• **Task prompt**
When you have gone through the records, report how many lines include "changes", giving the number and nothing more.

• **Task inputs**
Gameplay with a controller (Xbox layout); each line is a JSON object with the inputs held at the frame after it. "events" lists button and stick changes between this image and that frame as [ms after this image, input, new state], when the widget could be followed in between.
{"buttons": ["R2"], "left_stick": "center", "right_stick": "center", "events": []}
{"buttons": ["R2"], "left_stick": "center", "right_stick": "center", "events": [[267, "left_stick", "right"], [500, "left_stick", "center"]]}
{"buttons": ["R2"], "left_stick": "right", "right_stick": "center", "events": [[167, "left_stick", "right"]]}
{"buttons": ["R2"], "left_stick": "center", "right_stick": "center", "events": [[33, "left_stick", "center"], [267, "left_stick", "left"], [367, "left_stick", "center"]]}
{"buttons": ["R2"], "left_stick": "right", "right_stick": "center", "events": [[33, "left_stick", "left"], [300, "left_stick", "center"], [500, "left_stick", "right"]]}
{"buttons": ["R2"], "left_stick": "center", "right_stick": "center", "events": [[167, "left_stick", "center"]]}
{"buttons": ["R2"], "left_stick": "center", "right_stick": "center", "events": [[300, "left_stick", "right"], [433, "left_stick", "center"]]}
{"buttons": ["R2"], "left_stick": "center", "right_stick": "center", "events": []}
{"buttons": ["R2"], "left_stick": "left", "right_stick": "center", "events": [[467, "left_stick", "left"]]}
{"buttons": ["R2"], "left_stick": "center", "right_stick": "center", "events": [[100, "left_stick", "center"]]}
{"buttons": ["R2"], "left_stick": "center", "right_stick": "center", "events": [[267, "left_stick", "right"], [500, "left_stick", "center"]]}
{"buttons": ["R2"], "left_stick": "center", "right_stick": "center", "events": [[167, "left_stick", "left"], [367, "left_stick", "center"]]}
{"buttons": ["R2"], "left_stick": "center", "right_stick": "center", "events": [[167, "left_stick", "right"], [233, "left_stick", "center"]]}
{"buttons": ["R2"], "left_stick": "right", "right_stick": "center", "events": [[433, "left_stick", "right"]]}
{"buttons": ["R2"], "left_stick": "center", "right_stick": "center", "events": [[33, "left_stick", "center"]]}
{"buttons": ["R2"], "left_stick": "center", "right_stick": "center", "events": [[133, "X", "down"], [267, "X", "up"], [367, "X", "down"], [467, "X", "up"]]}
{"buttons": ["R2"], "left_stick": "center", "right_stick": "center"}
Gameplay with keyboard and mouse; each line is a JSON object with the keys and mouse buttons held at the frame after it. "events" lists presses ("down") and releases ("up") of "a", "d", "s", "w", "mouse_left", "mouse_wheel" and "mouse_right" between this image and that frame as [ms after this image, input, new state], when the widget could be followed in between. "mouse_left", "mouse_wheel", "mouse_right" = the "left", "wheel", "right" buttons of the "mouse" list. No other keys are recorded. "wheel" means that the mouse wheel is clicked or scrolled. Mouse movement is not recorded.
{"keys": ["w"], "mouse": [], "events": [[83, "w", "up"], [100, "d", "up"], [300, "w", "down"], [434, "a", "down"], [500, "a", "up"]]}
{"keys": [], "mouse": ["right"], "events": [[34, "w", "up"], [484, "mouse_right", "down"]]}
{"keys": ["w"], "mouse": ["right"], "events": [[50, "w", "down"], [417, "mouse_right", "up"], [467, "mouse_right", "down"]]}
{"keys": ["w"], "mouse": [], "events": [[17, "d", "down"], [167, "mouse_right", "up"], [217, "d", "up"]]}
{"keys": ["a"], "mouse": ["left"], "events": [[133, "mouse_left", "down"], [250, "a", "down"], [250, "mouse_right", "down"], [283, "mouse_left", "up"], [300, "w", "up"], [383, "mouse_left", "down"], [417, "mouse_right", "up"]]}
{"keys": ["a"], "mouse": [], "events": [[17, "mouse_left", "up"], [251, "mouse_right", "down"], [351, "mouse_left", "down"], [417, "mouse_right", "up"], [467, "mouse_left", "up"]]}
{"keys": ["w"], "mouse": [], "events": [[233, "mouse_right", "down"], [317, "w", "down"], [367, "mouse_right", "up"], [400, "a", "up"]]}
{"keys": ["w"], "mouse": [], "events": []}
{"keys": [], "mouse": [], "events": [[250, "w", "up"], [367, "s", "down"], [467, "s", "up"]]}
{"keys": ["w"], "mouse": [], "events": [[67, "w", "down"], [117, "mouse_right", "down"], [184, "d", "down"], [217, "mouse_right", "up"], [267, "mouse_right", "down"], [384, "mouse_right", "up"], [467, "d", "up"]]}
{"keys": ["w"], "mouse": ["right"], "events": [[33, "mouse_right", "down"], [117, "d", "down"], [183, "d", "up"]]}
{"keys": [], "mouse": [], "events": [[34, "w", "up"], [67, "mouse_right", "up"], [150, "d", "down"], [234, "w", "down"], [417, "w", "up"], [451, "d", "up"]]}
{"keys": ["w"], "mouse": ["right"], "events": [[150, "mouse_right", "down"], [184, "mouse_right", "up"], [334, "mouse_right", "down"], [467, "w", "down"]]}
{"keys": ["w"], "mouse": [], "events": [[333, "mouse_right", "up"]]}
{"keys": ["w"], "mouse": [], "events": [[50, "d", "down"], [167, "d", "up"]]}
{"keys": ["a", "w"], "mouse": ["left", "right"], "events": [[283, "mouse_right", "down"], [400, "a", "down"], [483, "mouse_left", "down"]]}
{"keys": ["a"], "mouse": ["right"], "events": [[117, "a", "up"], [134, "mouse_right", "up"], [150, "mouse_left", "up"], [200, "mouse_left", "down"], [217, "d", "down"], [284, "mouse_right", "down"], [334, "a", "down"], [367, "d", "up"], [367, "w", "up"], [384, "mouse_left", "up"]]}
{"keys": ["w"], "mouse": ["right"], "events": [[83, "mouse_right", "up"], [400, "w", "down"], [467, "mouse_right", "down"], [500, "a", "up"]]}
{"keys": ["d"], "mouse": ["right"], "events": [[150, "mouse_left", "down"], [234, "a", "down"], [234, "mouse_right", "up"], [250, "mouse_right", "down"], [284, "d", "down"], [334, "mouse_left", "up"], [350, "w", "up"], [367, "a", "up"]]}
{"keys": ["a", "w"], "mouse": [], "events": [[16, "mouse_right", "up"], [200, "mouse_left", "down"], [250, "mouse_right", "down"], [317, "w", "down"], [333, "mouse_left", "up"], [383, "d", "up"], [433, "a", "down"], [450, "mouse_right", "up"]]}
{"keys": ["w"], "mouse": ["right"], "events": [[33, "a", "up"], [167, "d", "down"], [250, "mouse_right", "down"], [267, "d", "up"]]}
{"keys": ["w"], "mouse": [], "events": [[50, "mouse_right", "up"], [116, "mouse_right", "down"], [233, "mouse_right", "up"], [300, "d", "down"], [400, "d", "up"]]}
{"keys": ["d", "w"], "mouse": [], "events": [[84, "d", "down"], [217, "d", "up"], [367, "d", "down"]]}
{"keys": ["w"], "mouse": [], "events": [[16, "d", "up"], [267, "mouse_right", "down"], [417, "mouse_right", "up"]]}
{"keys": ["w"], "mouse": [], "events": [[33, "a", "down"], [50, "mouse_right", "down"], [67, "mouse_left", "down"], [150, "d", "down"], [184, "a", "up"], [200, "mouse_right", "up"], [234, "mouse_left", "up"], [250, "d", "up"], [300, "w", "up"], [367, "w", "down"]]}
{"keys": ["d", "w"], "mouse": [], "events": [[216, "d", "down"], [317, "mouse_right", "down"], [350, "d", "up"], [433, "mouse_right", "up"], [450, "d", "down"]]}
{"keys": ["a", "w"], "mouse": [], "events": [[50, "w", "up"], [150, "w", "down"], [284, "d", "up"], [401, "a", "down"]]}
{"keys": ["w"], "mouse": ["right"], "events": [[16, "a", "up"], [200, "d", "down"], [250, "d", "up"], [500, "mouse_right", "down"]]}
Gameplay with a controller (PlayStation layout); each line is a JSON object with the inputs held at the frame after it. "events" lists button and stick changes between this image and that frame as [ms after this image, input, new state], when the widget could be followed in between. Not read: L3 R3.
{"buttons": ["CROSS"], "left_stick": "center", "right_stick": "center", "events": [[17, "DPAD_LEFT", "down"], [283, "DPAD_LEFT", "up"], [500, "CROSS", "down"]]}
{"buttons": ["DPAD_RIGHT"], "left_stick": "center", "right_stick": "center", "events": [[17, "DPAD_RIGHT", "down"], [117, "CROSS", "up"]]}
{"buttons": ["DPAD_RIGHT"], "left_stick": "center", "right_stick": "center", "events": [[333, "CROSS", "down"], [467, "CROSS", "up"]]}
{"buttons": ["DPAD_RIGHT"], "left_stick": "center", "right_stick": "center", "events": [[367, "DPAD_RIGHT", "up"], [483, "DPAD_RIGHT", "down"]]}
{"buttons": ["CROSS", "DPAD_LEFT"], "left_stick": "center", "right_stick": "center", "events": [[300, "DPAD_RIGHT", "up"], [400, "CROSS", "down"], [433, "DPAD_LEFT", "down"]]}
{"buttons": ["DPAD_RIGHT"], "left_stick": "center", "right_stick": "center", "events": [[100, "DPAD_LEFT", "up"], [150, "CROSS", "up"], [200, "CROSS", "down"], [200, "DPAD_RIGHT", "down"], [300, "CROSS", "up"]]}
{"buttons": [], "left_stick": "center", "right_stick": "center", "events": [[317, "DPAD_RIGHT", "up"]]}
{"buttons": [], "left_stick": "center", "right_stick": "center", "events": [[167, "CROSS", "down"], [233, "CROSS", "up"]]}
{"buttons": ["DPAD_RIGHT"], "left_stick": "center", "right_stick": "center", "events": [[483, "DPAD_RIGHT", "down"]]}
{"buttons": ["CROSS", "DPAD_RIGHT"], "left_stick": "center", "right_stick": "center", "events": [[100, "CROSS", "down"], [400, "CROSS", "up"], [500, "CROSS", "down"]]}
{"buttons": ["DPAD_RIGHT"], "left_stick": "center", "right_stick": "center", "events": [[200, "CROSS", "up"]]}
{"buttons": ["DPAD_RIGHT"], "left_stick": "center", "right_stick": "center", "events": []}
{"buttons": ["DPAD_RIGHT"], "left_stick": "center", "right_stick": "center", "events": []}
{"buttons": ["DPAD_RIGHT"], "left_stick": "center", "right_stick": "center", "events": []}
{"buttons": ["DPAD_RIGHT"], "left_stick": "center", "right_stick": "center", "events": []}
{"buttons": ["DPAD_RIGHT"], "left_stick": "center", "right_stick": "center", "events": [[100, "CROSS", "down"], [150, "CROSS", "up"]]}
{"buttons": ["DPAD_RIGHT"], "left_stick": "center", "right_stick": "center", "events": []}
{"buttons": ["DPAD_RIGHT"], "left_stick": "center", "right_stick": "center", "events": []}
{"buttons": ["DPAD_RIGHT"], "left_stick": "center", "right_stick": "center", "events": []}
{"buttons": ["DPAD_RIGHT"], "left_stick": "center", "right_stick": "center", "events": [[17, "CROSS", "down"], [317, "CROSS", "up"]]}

• **Exercise answer**
2